HPDAF: A practical tool for predicting drug-target binding affinity using multimodal features

Abstract

Accurate prediction of drug-target binding affinity is crucial for efficient drug discovery and design, enabling researchers to better understand molecular interactions and accelerate the identification of promising drug candidates. Despite recent advances, existing computational methods often face difficulties in effectively combining detailed structural information from drug-binding sites with broader molecular features. Here, we introduce HPDAF, a practical multimodal deep learning tool designed to improve the accuracy of drug-target binding affinity predictions.
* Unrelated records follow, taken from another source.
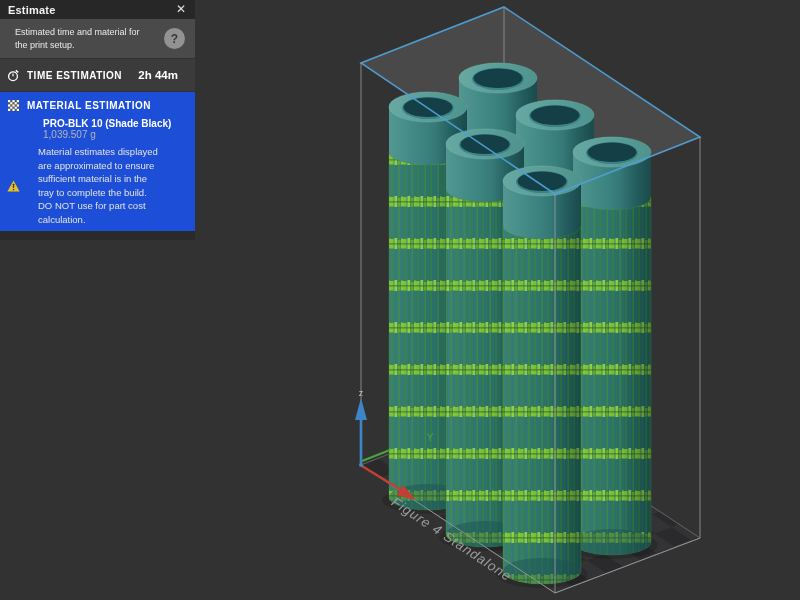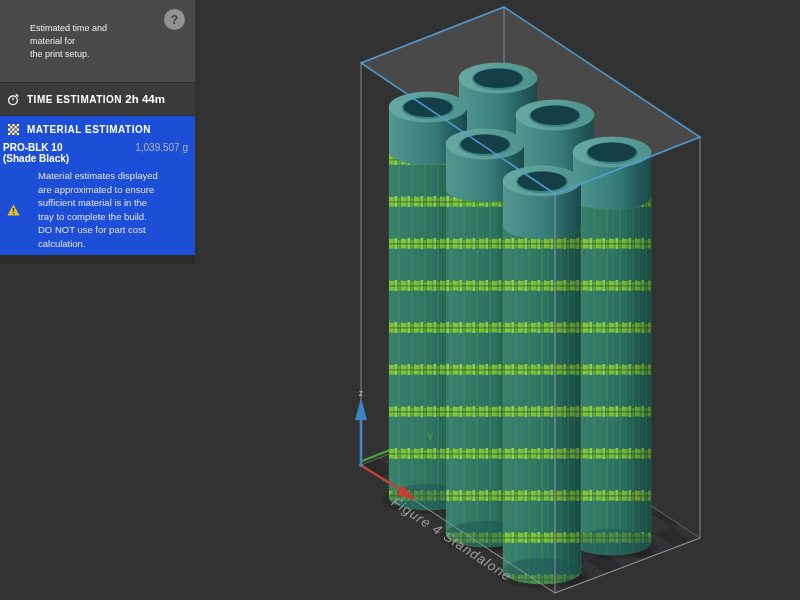--- a/index.html
+++ b/index.html
@@ -9,33 +9,33 @@
     -webkit-font-smoothing:antialiased;
   }
   #scene { position:absolute; left:0; top:0; }
 
   
   .panel { position:absolute; left:0; top:0; width:195px; z-index:10; }
   .p-header { height:19px; background:#272727; display:flex; align-items:center; }
   .p-title { flex:1; margin-left:8px; font-size:11px; font-weight:bold; color:#f2f2f2; letter-spacing:.2px; }
   .p-close { width:20px; margin-right:4px; text-align:center; color:#e2e2e2; font-size:12px; line-height:19px; cursor:pointer; }
   .p-desc { position:relative; background:#4a4a4a; min-height:38px; box-sizing:border-box; padding:6px 42px 5px 14px; }
-  .p-desc p { margin:16px; font-size:9px; line-height:13px; color:#ebebeb; white-space:pre-line; }
+  .p-desc p { margin:1px; font-size:9px; line-height:13px; color:#ebebeb; white-space:pre-line; }
   .help-btn { position:absolute; right:10px; top:9px; width:21px; height:21px; border-radius:50%;
     background:#929292; color:#383838; font-size:12px; font-weight:bold;
     display:flex; align-items:center; justify-content:center; cursor:pointer; }
   .p-time { height:33px; background:#3b3b3b; border-top:1px solid #303030;
     display:flex; align-items:center; box-sizing:border-box; }
   .row-icon { width:13px; height:13px; margin:0 7px 0 7px; flex:none; }
   .p-sec-label { flex:1; font-size:10px; font-weight:bold; color:#ffffff; letter-spacing:.5px; }
-  .p-time-value { font-size:11.5px; font-weight:bold; color:#ffffff; margin-right:30px;text-align:right; }
+  .p-time-value { font-size:11.5px; font-weight:bold; color:#ffffff; margin-right:17px;text-align:right; }
   .p-mat { background:#1d4ed8; border-top:1px solid #303030; padding-bottom:5px; }
   .p-mat-head { display:flex; align-items:center; height:20px; padding-top:3px; }
   .mat-icon { width:11px; height:11px; margin:0 8px 0 8px; flex:none; }
-  .p-pro-row { display:flex; align-items:baseline; padding:3px 7px 3px 3px; }
+  .p-pro-row { display:flex; align-items:baseline; padding:3px 7px 3px 3px;flex-direction:column; }
   .p-pro-name { flex:1; font-size:10px; font-weight:bold; color:#ffffff; }
   .p-pro-amt { font-size:10px; color:#b5b5b5;margin-left:40px; }
   .p-warning { display:flex; align-items:center; padding:2px 5px 0 7px; }
   .warn-icon { width:13px; height:12px; flex:none; }
   .p-warn-text { margin:0 4px 0 18px; font-size:9.5px; line-height:13.5px; color:#e3e3e3; white-space:pre-line; }
   .p-strip { height:9px; background:#2a2a2a; }
 </style>
 </head>
 <body>
 
@@ -178,20 +178,24 @@
       <line x1="361" y1="465" x2="361" y2="420" stroke-width="2.6" stroke="#3d85c6"></line>
       <polygon points="361,398 355,420 367,420" fill="#3d85c6"></polygon>
       <text x="361" y="396" font-size="9" text-anchor="middle" fill="#b8c4ce">z</text>
       <circle cx="361" cy="465" r="2" fill="#4d86b5"></circle>
     </g>
 
     <text transform="translate(396,496) rotate(33.4)" x="0" y="10" font-size="13.5" font-style="italic" fill="#9b9b9b" letter-spacing="1">Figure 4 Standalone</text>
   </svg>
 
   <div class="panel">
+    <div class="p-header">
+      <span class="p-title">Estimate</span>
+      <span class="p-close">✕</span>
+    </div>
 
     <div class="p-desc">
       <p>Estimated time and material for
 the print setup.</p>
       <div class="help-btn">
         <span>?</span>
       </div>
     </div>
 
     <div class="p-time">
HPDAF uniquely integrates three types of biochemical information: protein sequences, drug molecular graphs, and structural interaction data from protein-binding pockets. Each of these data types is carefully processed using specialized modules that capture essential molecular characteristics. A novel hierarchical attention-based mechanism then effectively combines these diverse features, enabling the model to dynamically emphasize the most relevant structural and sequential information. Extensive evaluations using widely recognized benchmark datasets, including CASF-2016 and CASF-2013, demonstrate that HPDAF consistently achieves superior predictive performance compared to current state-of-the-art methods. The practical applicability and enhanced accuracy of HPDAF highlight its potential as a valuable computational tool for medicinal chemists involved in drug design and virtual screening efforts.